I’m sure slabbed values are tricky, especially with small sample sizes. But why would the value of the 9.6 be linked to a 9.9 grade and not the closer 9.8 grade?
Is there a way to change this in CLZ? I’m sure this is more an issue with coverprice than CLZ, just curious.
Yup, Reinharc has it. You’d think it would be easiest to “just use the closest grade” - but unfortunately there’s a lot more nuances when trying to provide a replacement value when there’s no sales data available for a given book in a given grade. What if the next closest grade to your copy has a sale from years ago before there was any interest in the book, but there is a sale from 2 days ago that is 2 grades away? What if the closest grade has an auction sale that ended at 2 am from a shady seller and went for WAY lower than a somewhat lower grade sale from a reputable seller that sold a few days earlier for much higher? Building a logical system to handle the various scenarios is something we’ve been working on, but for now we use a simpler, albeit flawed, technique.
So we use what’s called - Most Common Condition Fair Market Value. We look at which grade (if your copy is slabbed, we look at the slabbed sales, if its raw we look at the raw sales) has the most recorded sales. We then use the FMV for that grade as a substitute (however we show you we’re using that different grade so if you want to come up with a value on your own you can do that).

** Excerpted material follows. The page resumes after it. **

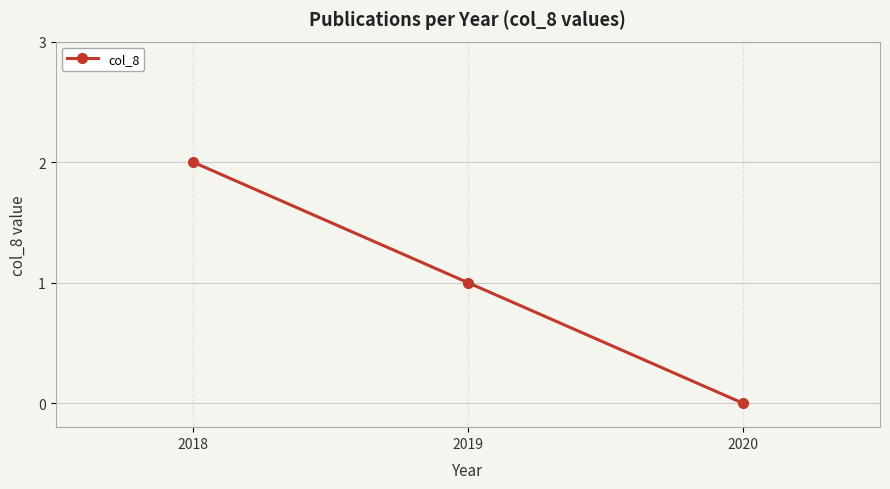

What is the sum of the values at 2020 and 2019?

1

In this case there was a relatively low sample size of slabbed copies recorded as sold. That is product of it being a newer book (from this past summer) AND the fact that sellers list this book in a LOT of different ways - making it hard to auto match sales to our comic database. Some refer to it as SDCC, some as KRS, some as Comic Mint, some as TCM, some as virgin, some leave the virgin part off, some mention the cover artist Sozomaika, etc. We store meta data about each comic/magazine to help with auto matching sales to books in the database but you’d imagine that with over 700K books in the database it can be more of an art than a science.
The good news here is that I was able to locate a few more slabbed sales, so now we have more 9.8 data points than other grades - making the 9.8 the MCCFMV (as opposed to the previously used 9.9). I still don’t see a 9.6 sale recorded so you’ll end up with the 9.8 FMV for both your 9.8 and 9.6 copy; but if you wanted you could always estimate the value of the 9.6 lower than the 9.8 and enter that value in CLZ (this feature is also available on CovrPrice).

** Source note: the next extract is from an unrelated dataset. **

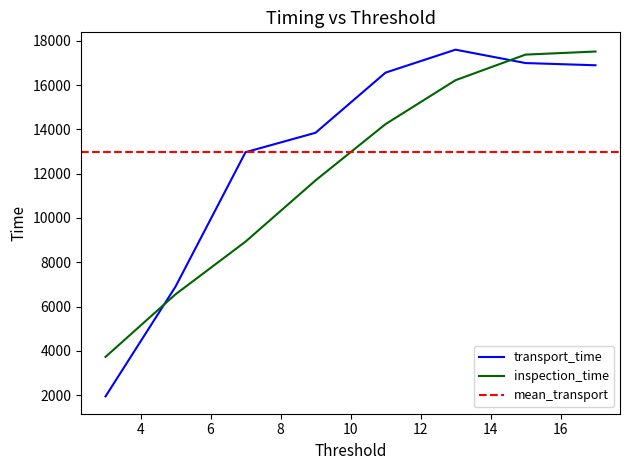

Which category has the lowest value in the transport_time series?

3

Hope that helps and thank you to @Reinharc for jumping in.
Is it possible to have the ‘grade’ that was used to get the value as a separate field ?? That field can then be selected under the “Manage Column Favorites” to be included in the “list view”, *.pdf file and also when creating an export *.csv to be used in a Excel spreadsheet and other places i dont know about. This would help to identify CovrPrice values that needs extra attention. Thanks
CLZ would have to comment on features in their program. Some other considerations here:
You’re showing the UK edition for ASM #35. There’s going to be very few sales available for a book like that, and as such, you will almost assuredly get an MCCFMV type of value, as there’s a high likelihood that no sales data is available for your grade.

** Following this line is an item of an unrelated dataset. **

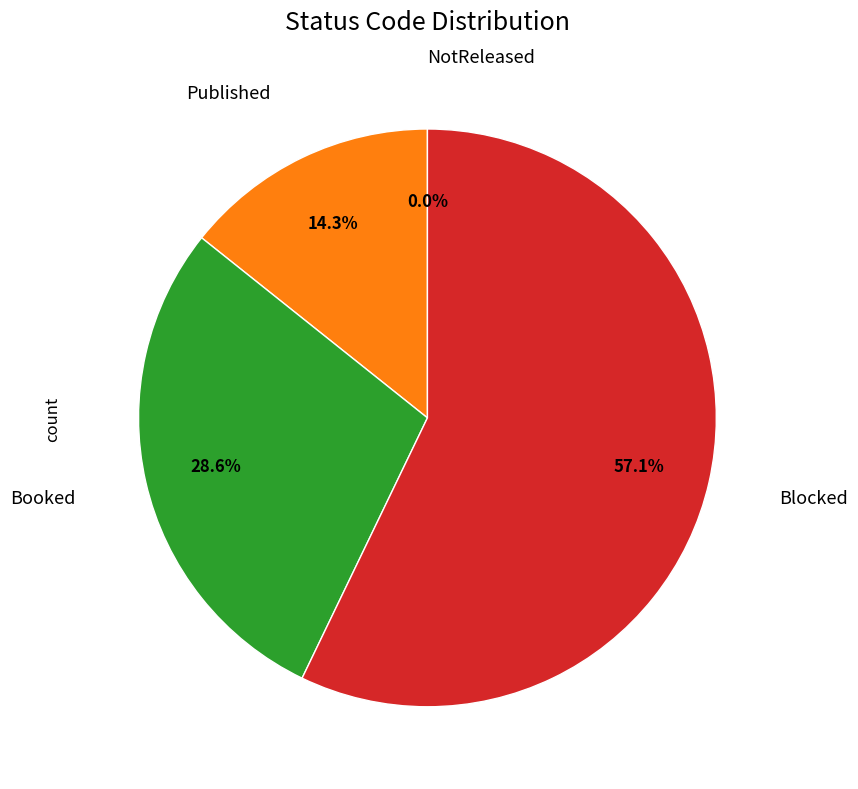

Is it true that Published is 14% of the pie?

True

Values can only be exported by yearly CP subscribers, so if you’re looking for some sort of my grade, MCC grade, and price type of export, such a feature would be dependent on CP subscription type.
A lot of the books are like that, ASM are now fixed.
I am a yearly subscriber to both CLZ and CovrPrice.
Is it possible to have CoverPrice return a “CoverPrice Grade” so that it can be selected to display on views and reports?? Fox example: In the screen shot below it would help if we could display a “CovrPrice Grade” in addition to “CovrPrice Value” , the way its shown now is incorrect - the value $145 is not for a grade 4.0 but for a most common grade 6.0.